The IMF doesn’t use the word “greedflation” in its missive, but the post fits with the idea that it’s companies, not labor, at fault for the rise in prices. In the euro area, the latest data show prices growing 6.1% on a year-over-year basis, still well above target though significantly below the 10.6% peak.

That paper says that profits account for 45% of price rises since the start of 2022, compared with 40% from import costs and 25% from labor. (Per the IMF, taxes had a slightly deflationary impact, to explain why the percentages exceeded 100%.)

Indirectly, the IMF says it wouldn’t even mind if workers got pay rises — if companies reacted by not hiking prices further. “Now that workers are pushing for pay rises to recoup lost purchasing power, companies may have to accept a smaller profit share if inflation is to remain on track to reach the European Central Bank’s 2% target in 2025, as projected in our most recent world economic outlook,” the IMF said.

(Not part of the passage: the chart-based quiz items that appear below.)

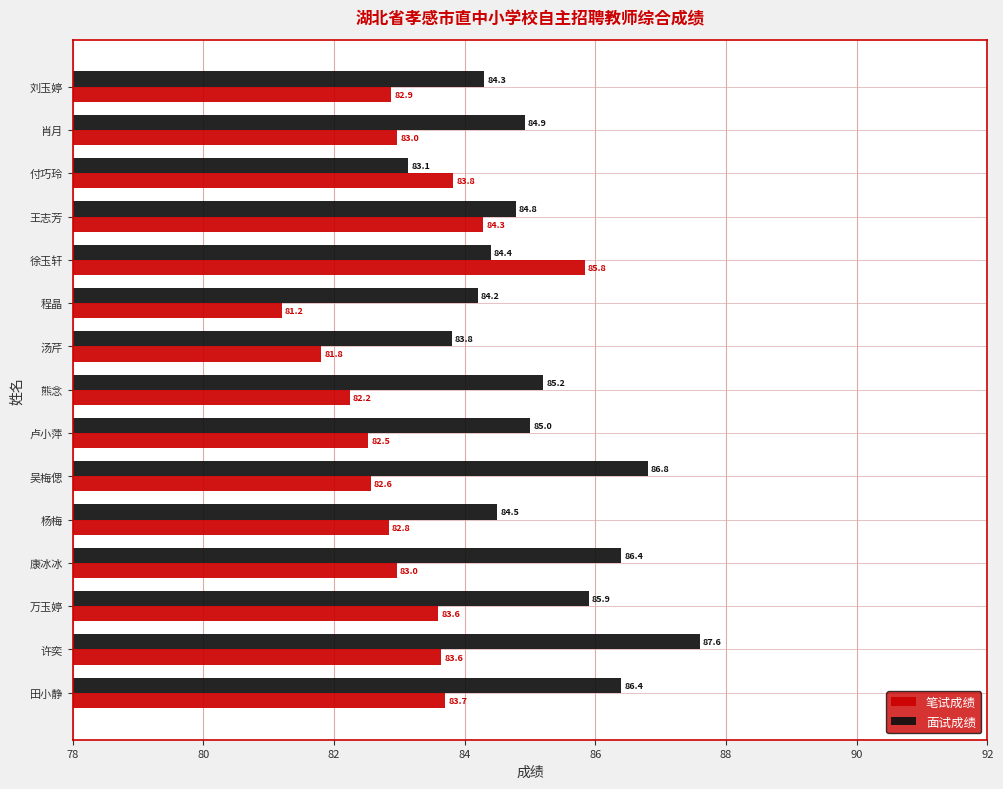

Is the value of 面试成绩 at 刘玉婷 greater than the value of 笔试成绩 at 万玉婷?

Yes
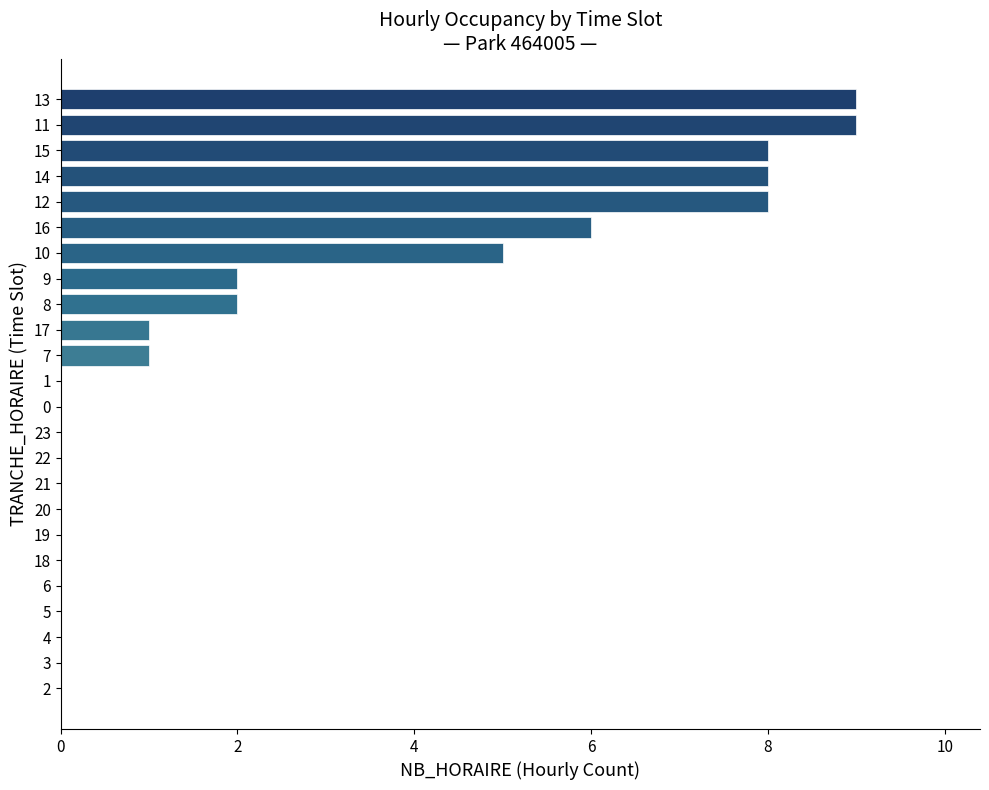

Count the values in the range 0 to 6.

19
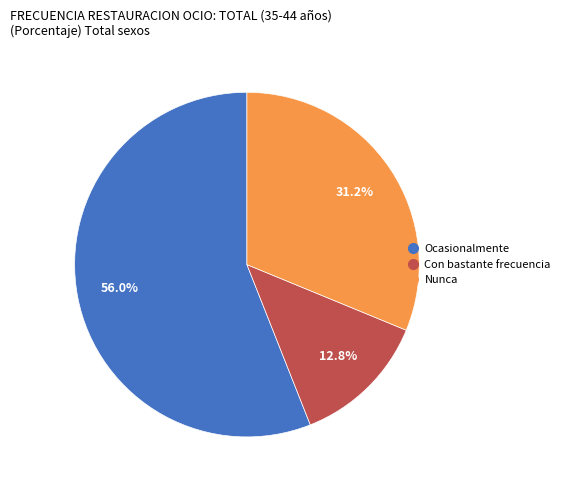

Approximately how many times larger is the value at Ocasionalmente compared to Nunca?

1.8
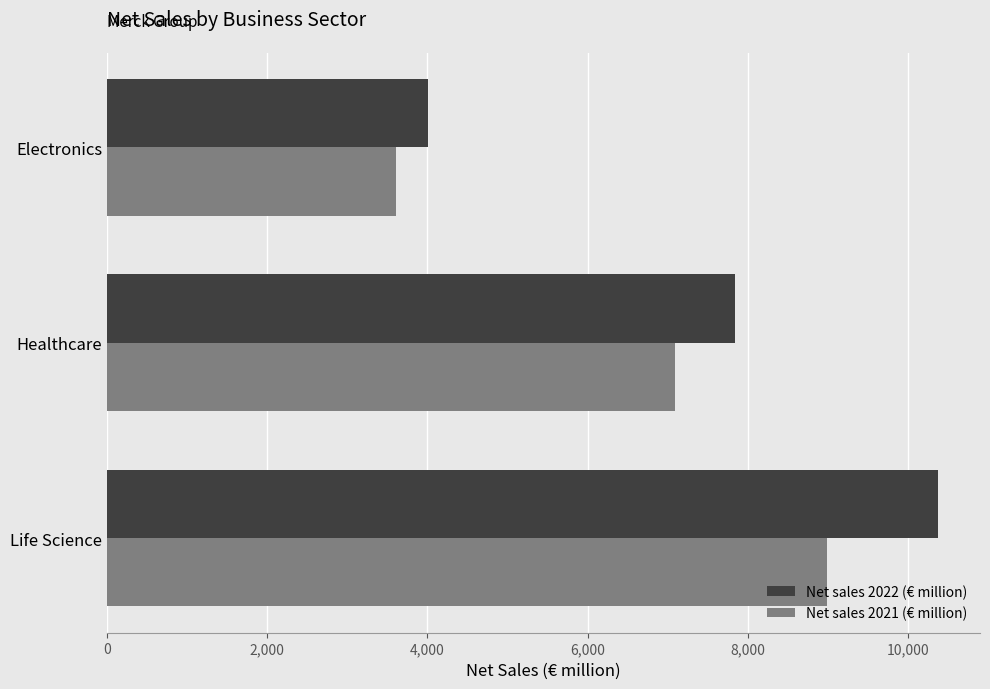

What are all the series names shown in the legend?

Net sales 2022 (€ million), Net sales 2021 (€ million)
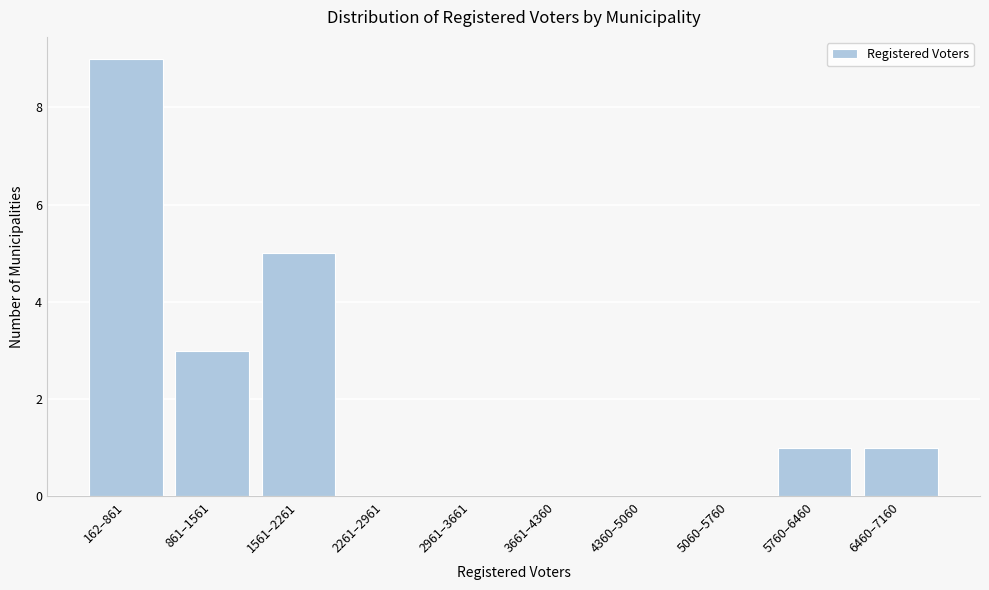

Reading left to right, extract all data points from this chart.

162–861=9	861–1561=3	1561–2261=5	2261–2961=0	2961–3661=0	3661–4360=0	4360–5060=0	5060–5760=0	5760–6460=1	6460–7160=1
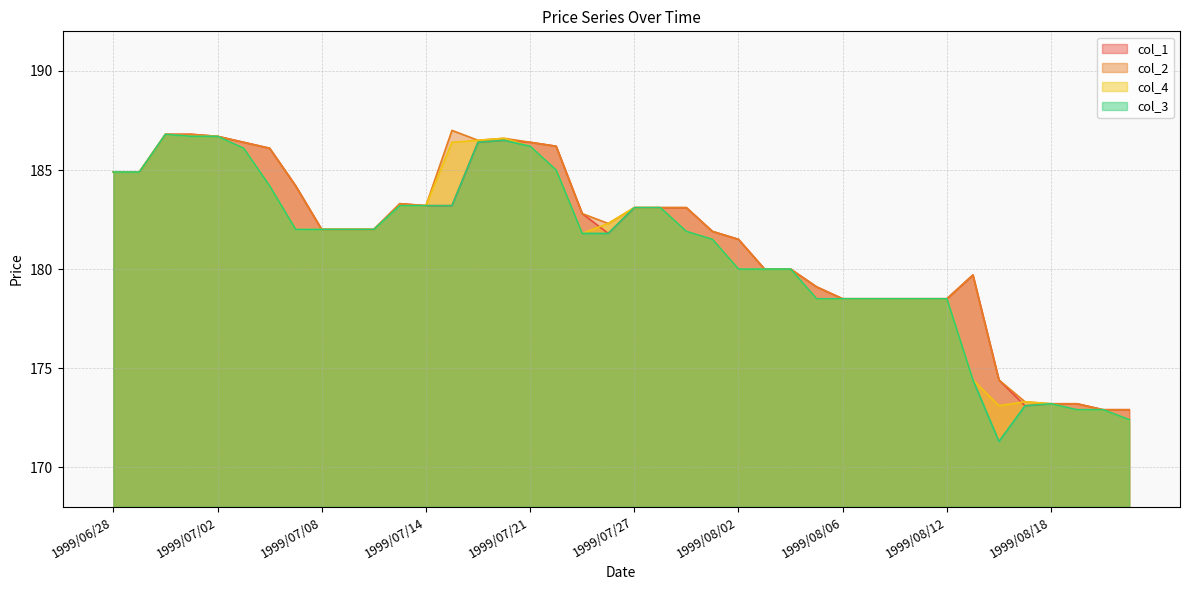

The col_3 series shows 117.9 at 1999/07/01. True or false?

False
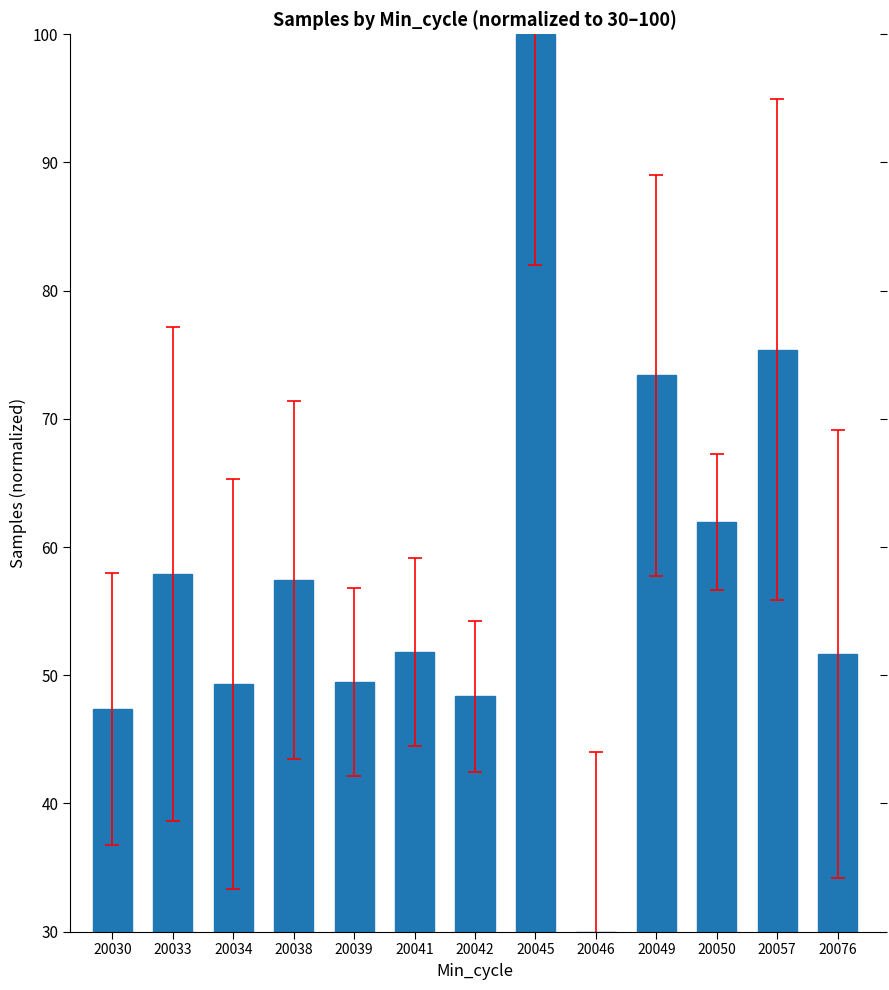

True or false: the data shows 49.3 at 20034.

True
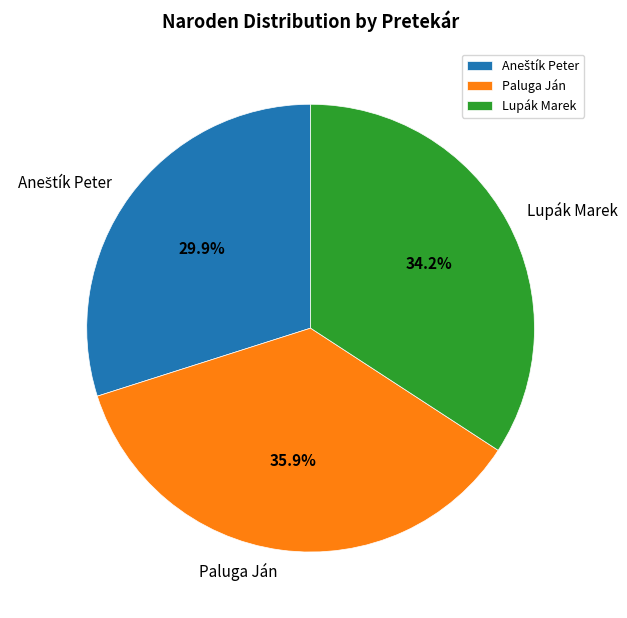

Which category has the biggest portion of the pie?

Paluga Ján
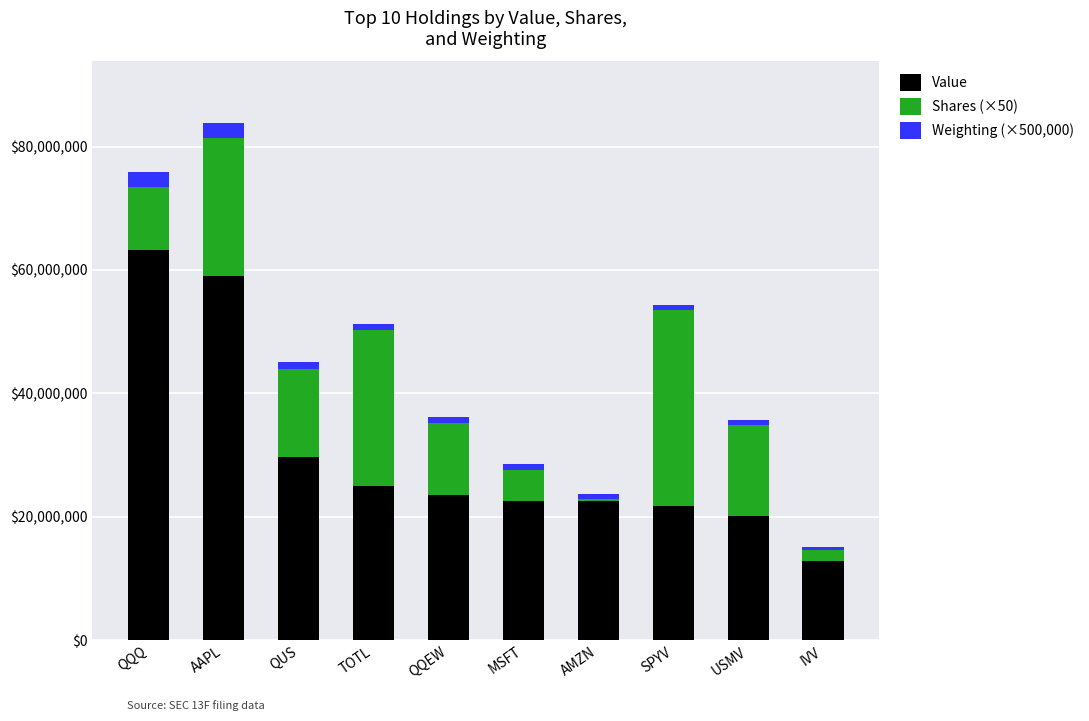

The value of Value at QUS is 29730000. True or false?

True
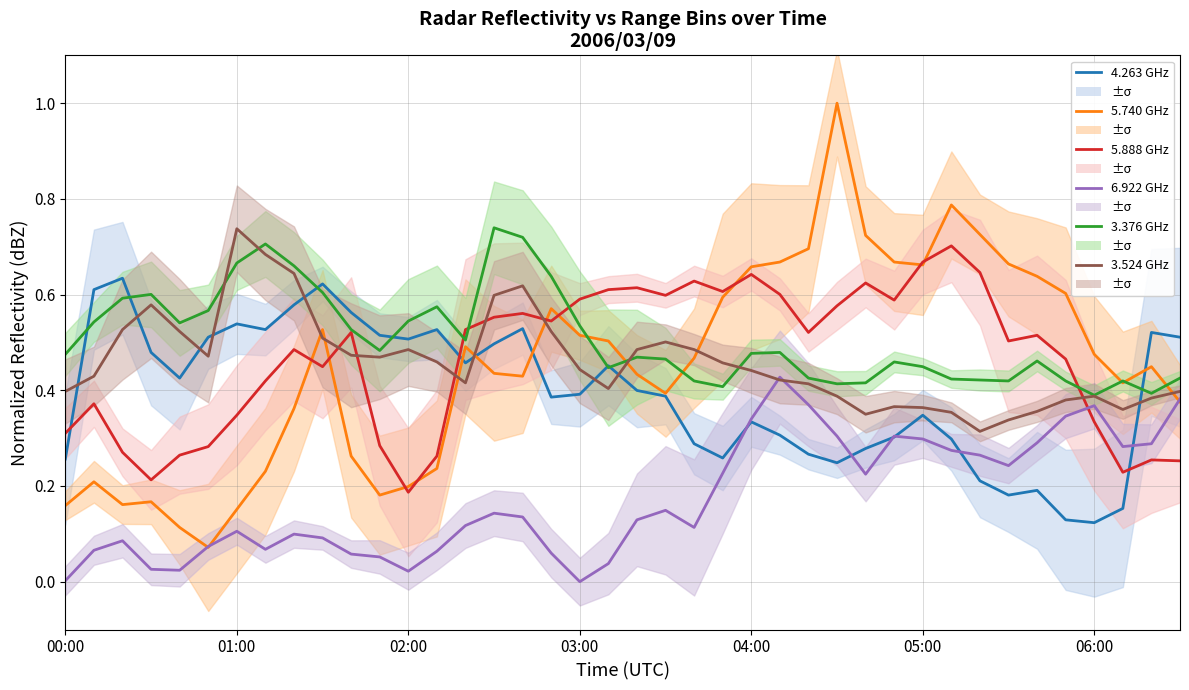

The 5.740 GHz series shows 0.3 at 33. True or false?

False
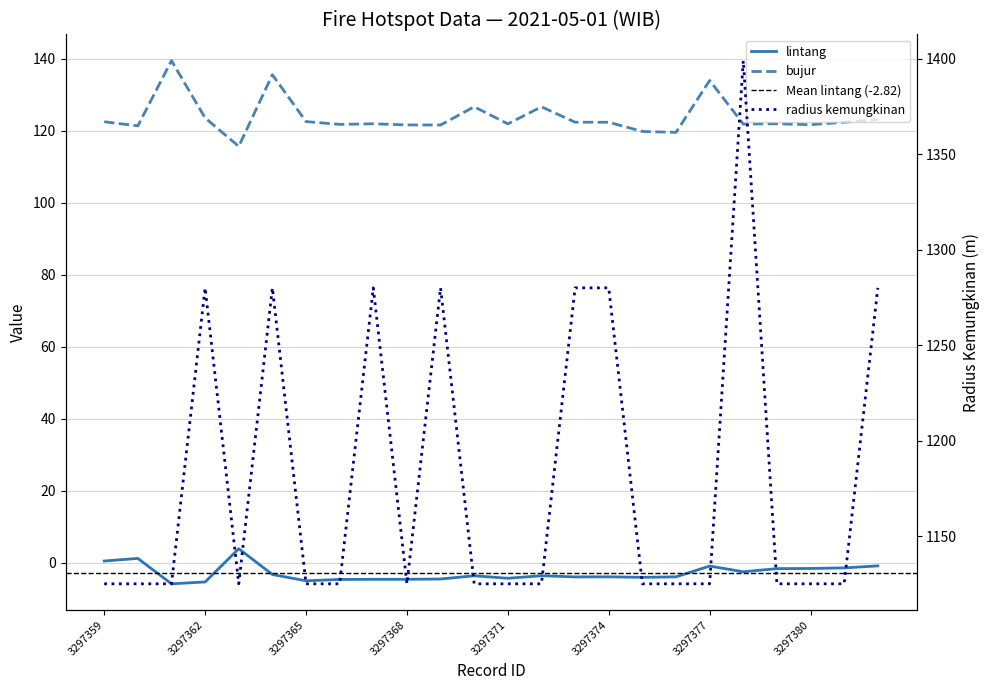

What is the greatest value displayed?

1399.0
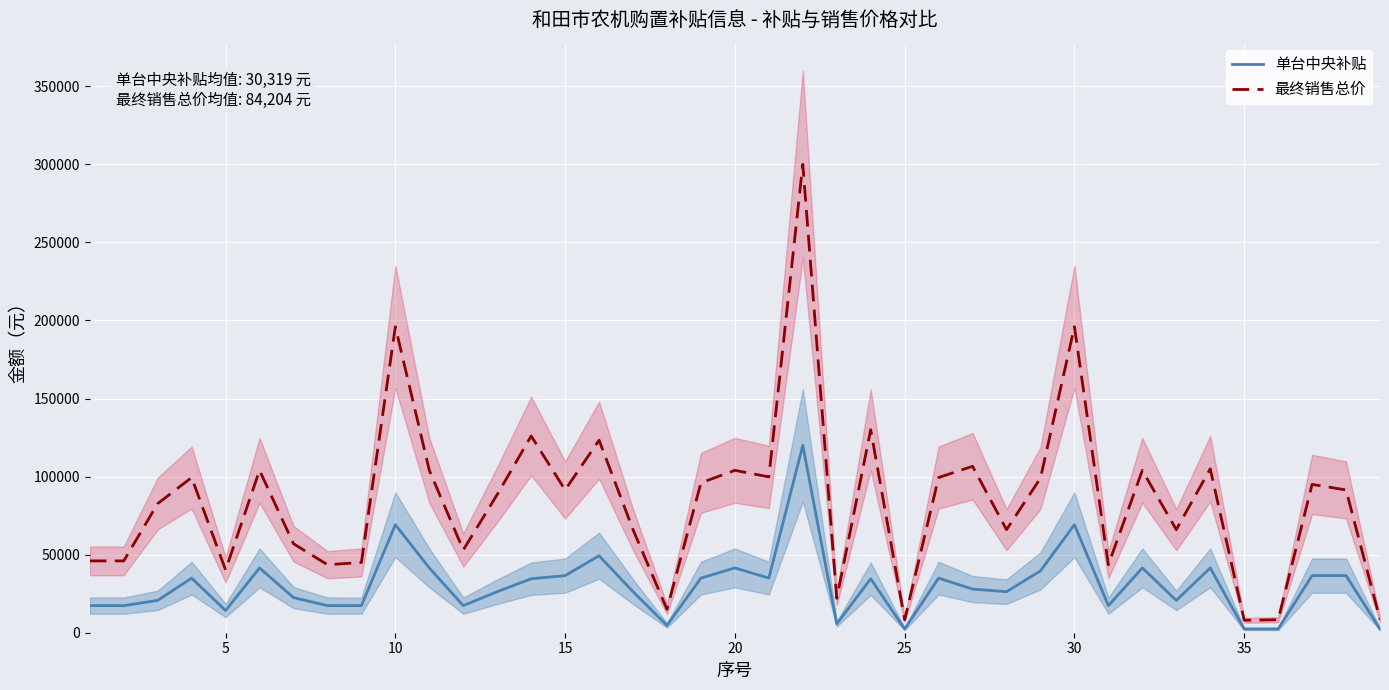

What is the minimum value for 最终销售总价?

8000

In her speech kicking off the Sintra event, IMF First Deputy Managing Director Gita Gopinath reinforced that message, albeit through a cursory mention. “All else equal, if inflation is to fall quickly, firms must allow their profit margins — which have shot up during the past two years — to decline and absorb some of the expected rise in labor costs,” she said.

The ECB has lifted rates to a 22-year high, at 3.5%, and is promising further action.

At her last press conference, ECB President Christine Lagarde detailed her understanding of why inflation rose. “To oversimplify: Energy played a significant role, then food kicked in, and energy is now fading, has moved now in May and is in slightly negative territory. But labor, and wages in particular, is playing a significant role as a driver of inflation,” she said.

She elaborated when talking to another reporter. “The only thing that I’m trying to say here is that we have to avoid what I have called the tit-for-tat where, in response to inflation, both corporates and labor want to receive full compensation — which obviously would possibly lead to that second-round effect that I was alluding to,” she said.

Lagarde, in front of the European Parliament, was a bit more willing to entertain the idea of greedflation. She spoke of “those sectors have taken advantage to push cost through entirely, without squeezing on margins, and — for some of them — to push prices higher than just the cost push that would have resulted from the imported inflation.”

As to which sectors, she said “it’s agriculture, it’s construction, some services activities, and I think that it’s important that competition authorities could actually look at those behaviors.”

Frances Coppola, a financial commentator on banking and economics, poured cold water on the idea that corporate profits are to blame. “Rising prices should mean falling aggregate demand. Unless, that is, people have enough money to absorb the increased cost,” she said in a blog post responding to the IMF paper.

“And this is what is really going on. Companies are fattening their profit margins because, in general, people are able and willing to pay higher prices.”